Le repérage précoce de l'autisme, quelque chose d'"essentiel". Il pointe par ailleurs le problème lié à la détection de l'autisme : "La détection se fait entre 6 et 7 ans alors qu'elle devrait se faire entre 1 et 2 ans." L'Assemblée a voté unanimement un dispositif en ce sens vendredi, visant à favoriser un repérage précoce de l'autisme et la mise en place d'un parcours de soins pour les enfants repérés.

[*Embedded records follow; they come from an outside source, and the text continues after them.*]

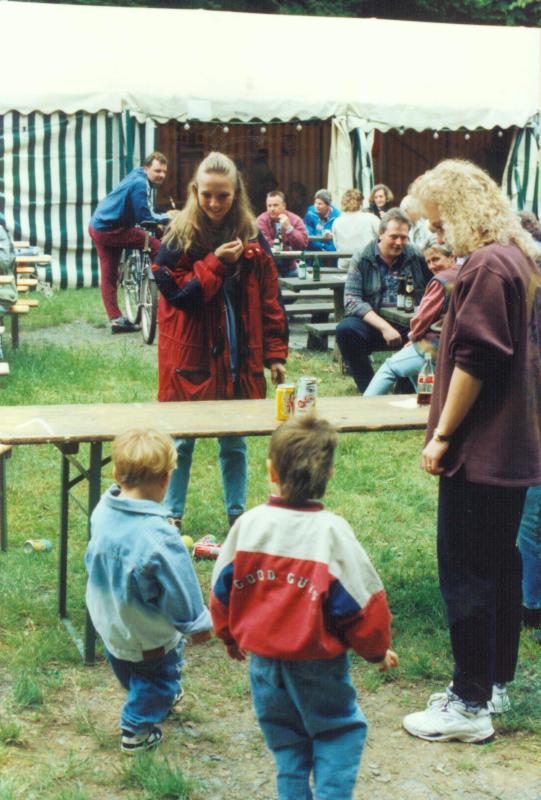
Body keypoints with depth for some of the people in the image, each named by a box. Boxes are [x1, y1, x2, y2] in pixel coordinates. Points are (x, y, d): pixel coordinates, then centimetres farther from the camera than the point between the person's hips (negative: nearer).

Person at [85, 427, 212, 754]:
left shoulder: (102, 513, -16)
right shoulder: (159, 537, -37)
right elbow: (181, 590, -25)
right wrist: (198, 624, -7)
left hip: (108, 623, 7)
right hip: (148, 638, -7)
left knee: (131, 675, 32)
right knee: (158, 676, 22)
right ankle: (137, 729, 38)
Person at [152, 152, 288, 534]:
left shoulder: (253, 240, 3)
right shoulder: (179, 237, -4)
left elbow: (269, 301, 4)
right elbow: (175, 290, -11)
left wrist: (275, 353, -1)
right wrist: (216, 263, -18)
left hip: (238, 355, 2)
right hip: (190, 355, -2)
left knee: (235, 441, 12)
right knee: (182, 440, 5)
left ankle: (237, 513, 23)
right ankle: (172, 515, 16)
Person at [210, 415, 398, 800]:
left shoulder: (248, 524, -7)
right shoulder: (332, 532, -18)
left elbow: (222, 591, 2)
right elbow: (363, 601, -12)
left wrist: (231, 636, 20)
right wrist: (378, 649, 5)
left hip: (263, 658, 4)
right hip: (317, 664, -3)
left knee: (286, 737, 19)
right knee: (339, 730, 14)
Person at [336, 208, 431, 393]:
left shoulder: (416, 257, 8)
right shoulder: (362, 258, 2)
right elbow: (351, 300, -9)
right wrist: (384, 327, -20)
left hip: (409, 324, 1)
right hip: (372, 322, -1)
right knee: (345, 330, -31)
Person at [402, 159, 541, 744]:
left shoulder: (486, 265, -18)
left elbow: (475, 360, -22)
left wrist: (442, 435, -16)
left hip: (479, 452, -10)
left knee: (465, 575, -2)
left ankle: (469, 705, 6)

"C'était essentiel", commente Samuel Le Bihan qui a par ailleurs décrit les premiers symptômes de l'autisme : "L'enfant ne montre pas du doigt, il n'attrape pas le langage. (...) Ma fille prenait les objets pour les sensations qu'elle en avait et non pas pour leur utilisation. On n'a pas le regard de l'enfant. C'est assez déroutant pour les parents." Mais, "chaque enfant a un autisme différent", souligne-t-il.

Un livre pour apprendre "ce qu'est l'autisme, en douceur". Si l'autisme est "un vrai problème de santé publique", Samuel Le Bihan a toutefois tenu à ce que son livre "soit une belle histoire". "A travers cette histoire émouvante et drôle, on apprend ce qu'est l'autisme, en douceur."